Did my first route with the newest version 3785. All I can say is I wish ALL routes were this smooth and well done.
My shortest route mile wise and got them all dropped within an 1 1/2 hours. Total time was 2 1/4 hours from pickup to completed.
28 route miles, 50 packages. 
Route was logical and I didn't even need to do any manual routing and no returns to where I started or delivered already. So, i'm giving this one a thumbs up. 
It's a KEEPER!


----------



## Shangsta (Aug 15, 2016)

CarmenFlexDriver said:


> Did my first route with the newest version 3785. All I can say is I wish ALL routes were this smooth and well done.
> My shortest route mile wise and got them all dropped within an 1 1/2 hours.

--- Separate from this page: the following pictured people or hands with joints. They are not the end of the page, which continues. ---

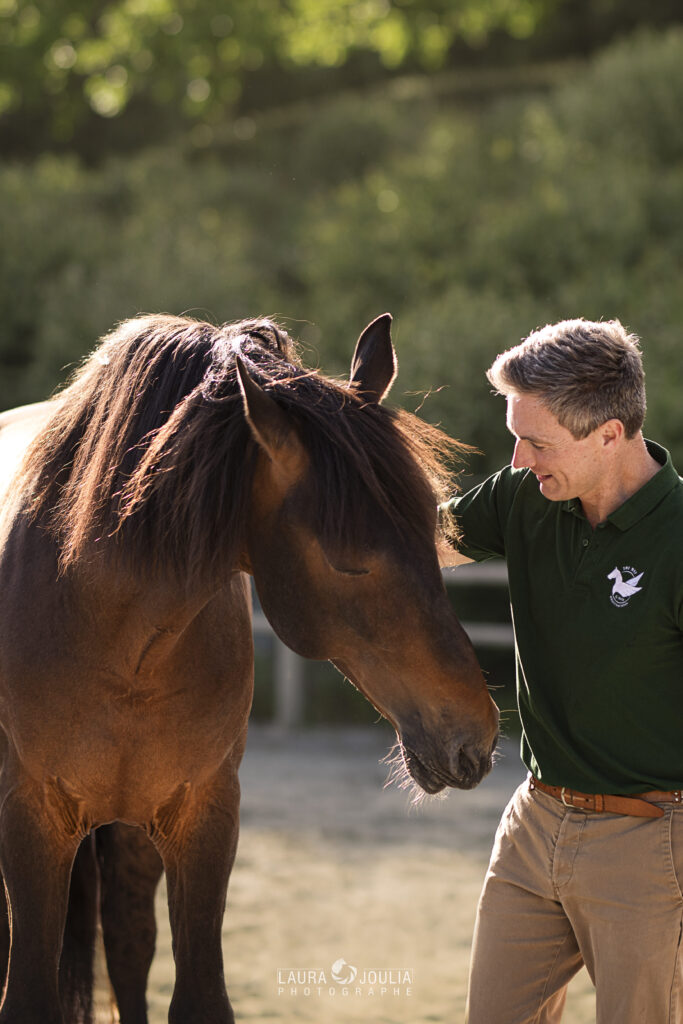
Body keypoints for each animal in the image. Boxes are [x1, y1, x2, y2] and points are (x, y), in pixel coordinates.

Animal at [0, 311, 499, 1023]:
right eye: (349, 561)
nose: (475, 736)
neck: (116, 635)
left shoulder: (204, 818)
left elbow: (199, 996)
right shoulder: (32, 818)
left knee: (128, 945)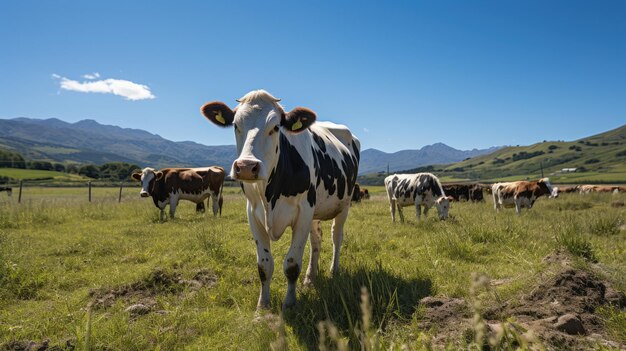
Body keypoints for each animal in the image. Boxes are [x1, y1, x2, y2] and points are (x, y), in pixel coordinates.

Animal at [197, 89, 358, 310]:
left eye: (275, 127)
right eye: (236, 125)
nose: (246, 167)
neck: (269, 195)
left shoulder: (303, 212)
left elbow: (292, 264)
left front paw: (289, 304)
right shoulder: (253, 213)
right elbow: (264, 265)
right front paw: (262, 306)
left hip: (345, 204)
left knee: (337, 237)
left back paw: (334, 271)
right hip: (316, 211)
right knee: (316, 240)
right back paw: (310, 278)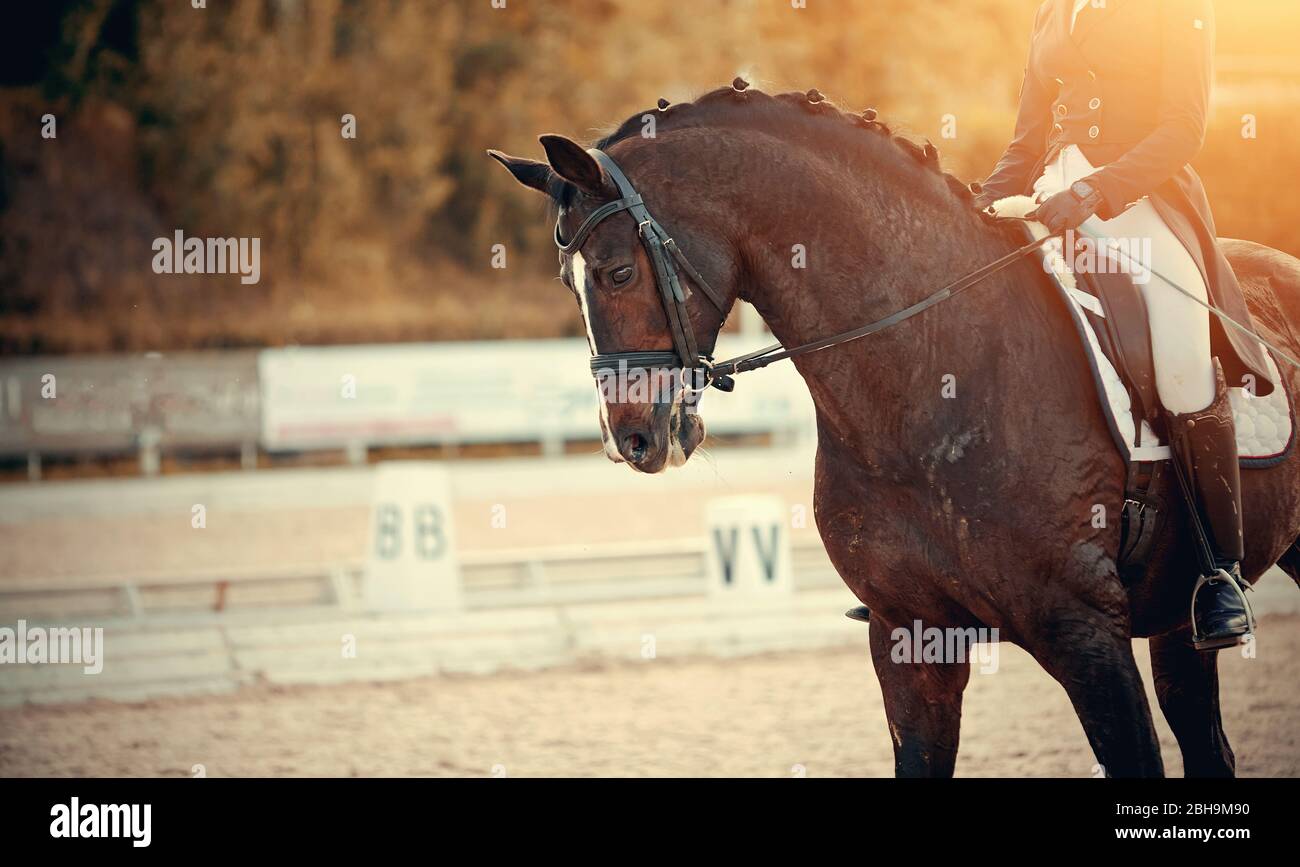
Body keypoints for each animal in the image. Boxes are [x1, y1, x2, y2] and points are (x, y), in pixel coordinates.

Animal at [491, 86, 1300, 779]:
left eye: (619, 273)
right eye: (568, 283)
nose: (631, 441)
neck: (930, 377)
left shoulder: (1085, 630)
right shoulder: (909, 638)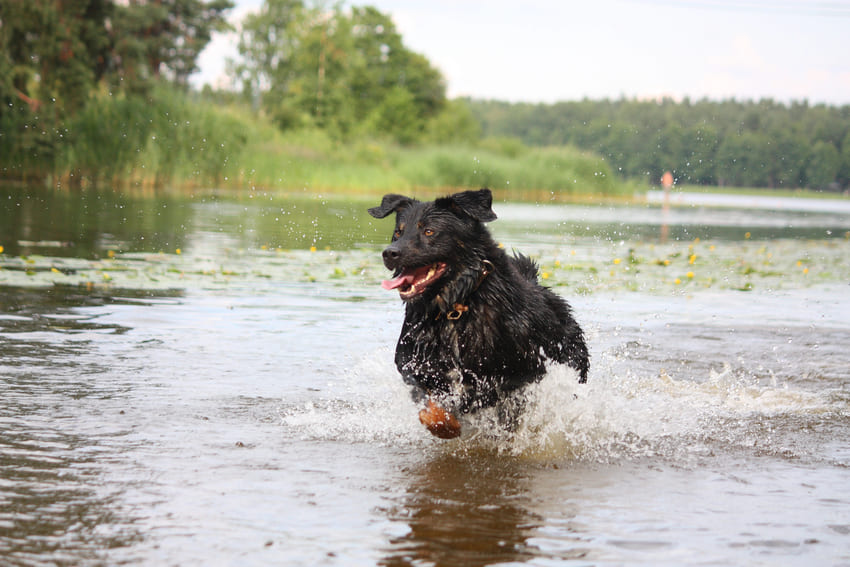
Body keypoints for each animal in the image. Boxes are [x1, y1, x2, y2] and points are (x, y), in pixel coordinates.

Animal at [368, 187, 588, 440]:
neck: (455, 308)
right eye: (398, 232)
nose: (389, 253)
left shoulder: (520, 374)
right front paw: (443, 423)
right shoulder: (413, 366)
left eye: (429, 231)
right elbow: (430, 404)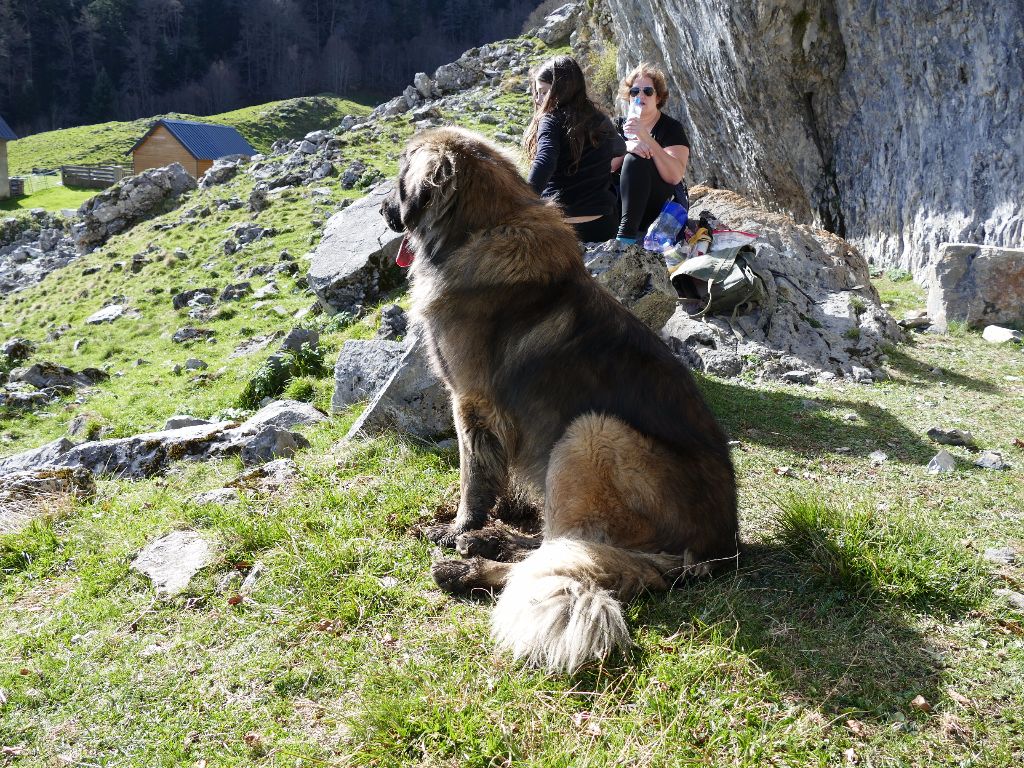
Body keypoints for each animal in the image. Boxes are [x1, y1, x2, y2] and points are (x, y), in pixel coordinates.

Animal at [380, 128, 741, 671]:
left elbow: (473, 477)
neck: (485, 225)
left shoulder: (470, 401)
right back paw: (495, 541)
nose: (384, 211)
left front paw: (457, 525)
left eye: (400, 178)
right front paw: (483, 521)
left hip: (591, 433)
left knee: (561, 553)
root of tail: (720, 550)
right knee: (557, 544)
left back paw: (469, 564)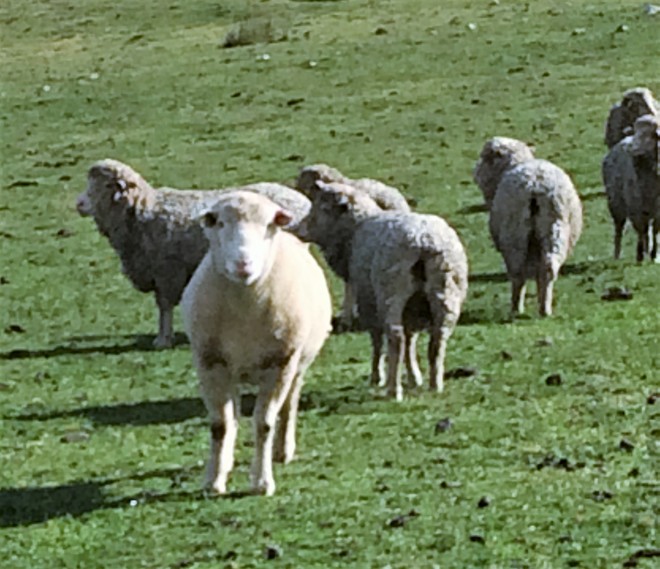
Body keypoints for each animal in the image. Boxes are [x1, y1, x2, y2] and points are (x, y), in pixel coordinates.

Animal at [75, 159, 311, 348]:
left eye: (106, 185)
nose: (79, 204)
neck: (142, 211)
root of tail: (302, 201)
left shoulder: (167, 272)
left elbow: (164, 307)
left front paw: (163, 340)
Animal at [181, 191, 332, 496]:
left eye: (267, 225)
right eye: (220, 223)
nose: (243, 264)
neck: (244, 310)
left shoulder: (281, 363)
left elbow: (264, 424)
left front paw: (262, 482)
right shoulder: (209, 362)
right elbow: (220, 424)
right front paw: (214, 480)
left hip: (298, 365)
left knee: (289, 405)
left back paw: (282, 451)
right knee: (233, 417)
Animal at [303, 181, 468, 401]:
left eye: (322, 206)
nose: (302, 229)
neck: (355, 230)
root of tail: (425, 242)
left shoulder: (367, 300)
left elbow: (377, 340)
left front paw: (376, 376)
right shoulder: (412, 307)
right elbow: (411, 341)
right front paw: (414, 377)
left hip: (391, 291)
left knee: (396, 336)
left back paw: (393, 389)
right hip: (447, 291)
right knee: (438, 338)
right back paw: (435, 385)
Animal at [474, 139, 583, 316]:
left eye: (484, 157)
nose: (475, 173)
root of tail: (535, 186)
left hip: (514, 233)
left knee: (517, 272)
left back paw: (516, 308)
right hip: (554, 228)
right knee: (548, 266)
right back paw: (545, 309)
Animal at [602, 113, 660, 261]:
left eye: (648, 135)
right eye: (636, 132)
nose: (631, 149)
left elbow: (655, 231)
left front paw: (654, 255)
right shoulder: (635, 206)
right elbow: (640, 230)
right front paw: (640, 255)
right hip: (615, 204)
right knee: (619, 229)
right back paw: (617, 255)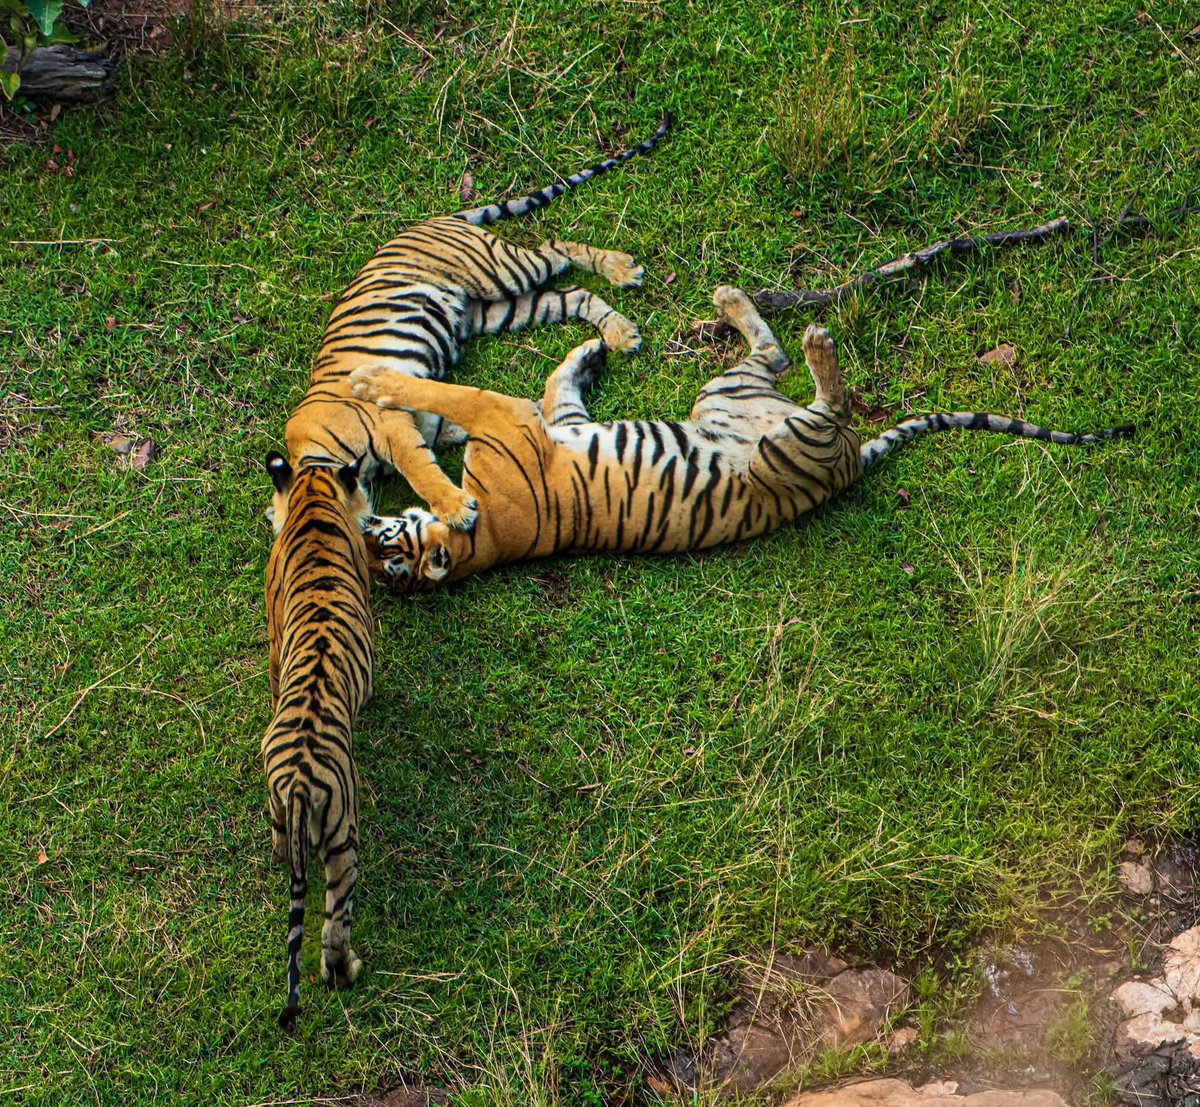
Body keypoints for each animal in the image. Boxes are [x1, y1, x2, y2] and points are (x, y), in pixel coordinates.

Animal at [279, 113, 671, 533]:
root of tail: (432, 220)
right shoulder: (426, 420)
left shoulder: (390, 423)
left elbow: (419, 468)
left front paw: (455, 509)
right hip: (497, 310)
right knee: (573, 294)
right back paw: (620, 332)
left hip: (501, 271)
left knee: (557, 248)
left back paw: (622, 271)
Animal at [343, 286, 1133, 591]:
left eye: (381, 541)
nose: (367, 521)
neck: (477, 549)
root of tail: (852, 465)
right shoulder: (505, 421)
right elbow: (458, 394)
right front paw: (371, 382)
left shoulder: (544, 420)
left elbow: (551, 384)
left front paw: (593, 350)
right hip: (787, 440)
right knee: (822, 394)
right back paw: (815, 343)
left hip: (724, 391)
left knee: (777, 356)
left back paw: (734, 302)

Total time was 2 1/4 hours from pickup to completed.
> 28 route miles, 50 packages.
> Route was logical and I didn't even need to do any manual routing and no returns to where I started or delivered already. So, i'm giving this one a thumbs up.
> It's a KEEPER!


Pretty great? Praying they don't change it just 'cuz and ruin a good thing.


----------



## MoMoney$ (Aug 24, 2016)

CarmenFlexDriver said:


> Did my first route with the newest version 3785. All I can say is I wish ALL routes were this smooth and well done.
> My shortest route mile wise and got them all dropped within an 1 1/2 hours. Total time was 2 1/4 hours from pickup to completed.
> 28 route miles, 50 packages.
> Route was logical and I didn't even need to do any manual routing and no returns to where I started or delivered already. So, i'm giving this one a thumbs up.
> It's a KEEPER!


Great to hear! I upgraded as well and so far so good!


----------



## CarmenFlexDriver (Jun 21, 2016)

We'll see how today's route goes but grabbing blocks is working much better in this version as well. Let's hope it's not a fluke and if it is working well they don't BREAK it on the next update!


----------



## miauber1x831 (May 5, 2016)

CarmenFlexDriver said:


> We'll see how today's route goes but grabbing blocks is working much better in this version as well. Let's hope it's not a fluke and if it is working well they don't BREAK it on the next update!


Not for me. Every time I try to grab a block at 10 pm now the app freezes.


----------



## CarmenFlexDriver (Jun 21, 2016)

miauber1x831 said:


> Not for me. Every time I try to grab a block at 10 pm now the app freezes.


 That's why I tell everyone that once you find a good, stable version that works on your phone to try to keep a copy to fall back on. I have a version of 3459 if you want to give it a shot. I can send a link for the download. 
This new version glitched on me the first night but after that i've gotten blocks every night since as well as last night. 
Also, writing support to tell them this new version doesn't work on your phone sometimes get's you a different version.


----------



## CarmenFlexDriver (Jun 21, 2016)

Ok.......I take back most of what I said of the new update! The 10pm grab seems to be working well. Had one route that was CAKE.....today the route was the total opposite! Terrible routing and lot's of miles. 52 miles again???? For just 31 packages. Ridiculous! 
Oh well......have no clue how one day it works fine the next it's a nightmare!? I guess to keep us on our toes?

Then on top of that......had to flatbed my vehicle home 20 miles as my alternator went on me! Ah.....the life of an Amazon DP! Sometimes you eat the bear, sometimes the bear eats you!


----------



## Shangsta (Aug 15, 2016)

CarmenFlexDriver said:


> Ok.......I take back most of what I said of the new update! The 10pm grab seems to be working well. Had one route that was CAKE.....today the route was the total opposite! Terrible routing and lot's of miles. 52 miles again???? For just 31 packages. Ridiculous!
> Oh well......have no clue how one day it works fine the next it's a nightmare!? I guess to keep us on our toes?
> 
> Then on top of that......had to flatbed my vehicle home 20 miles as my alternator went on me! Ah.....the life of an Amazon DP! Sometimes you eat the bear, sometimes the bear eats you!


Whew I just had a block like yours. Tip for your fellow drivers.

When you are doing packages with the same package ID (the two letters and four numbers inside the square that say what region they are in) your packages should be within five minutes of one another. I had one randomly 15 minutes away in the same "area" ran then address with Waze and Google Maps and it was only one minute away.

The amazon app was taking me to the wrong address.

The package said 123rd Fake Ave SE
But the app said 123 Fake Ave SE.

That simple mistake of the app leaving off "rd" was going to take me 15 minutes off course. If your next delivery is far away and they are in the same group! Double check!


----------